Parsing how things should be discarded necessarily means reckoning with the things you have used and how they are going to impact the planet. No one wants to do it! The convenience factor reduces that amount of mental space.

I have abbreviated my own personal composting process — everything in a tidy, charcoal-topped bin under my sink; the bin then toted to the larger receptacle up an admittedly eerie and occasionally needle-strewn alleyway — to approximately 200 seconds of conscious thought. And the content of the thought itself is primarily: “I hate needles!!!” and “I love efficiency!!!”

That’s because the composting practice is extremely personally satisfying to me, despite the fact that — as mentioned initially — I have no idea how it works, biologically speaking. The satisfaction is due to a life motto — devised with my colleague Amelia Urry — that applies to so many eco-friendly lifestyle choices: “Sometimes, you have to be a weirdo.” It is pretty weird to take joy in putting onion skins in a can, and then depositing the contents of that can into a larger receptacle! But the utility in knowing you’re sending those onion skins to some more productive life than a landfill is extremely gratifying. (Editor’s note: Same!)

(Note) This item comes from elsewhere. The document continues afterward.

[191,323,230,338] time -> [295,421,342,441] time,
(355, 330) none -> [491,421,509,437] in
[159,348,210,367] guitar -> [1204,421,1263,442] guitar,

The roommate with whom I once got in a terrific fight about food waste did, in fact, eventually acquiesce to my composting overtures. We simply set up a sealable bin for food scraps in the kitchen when the 2015 fine was instated, and that was that. We never spoke of — or thought of it — again.

But I asked him, in the writing of this article, whether making the behavioral change to compost felt beneficial at all. He wrote back: Yes, my feelings have changed and I do think it’s worthwhile. It saves money for the city, compared to the garbage utility, and it adds up when you have a city’s worth of people making a very tangible change to help the environment.

This, from a person who has only yelled at me once, and it was on the topic of compost-related insects! And people say men can’t change.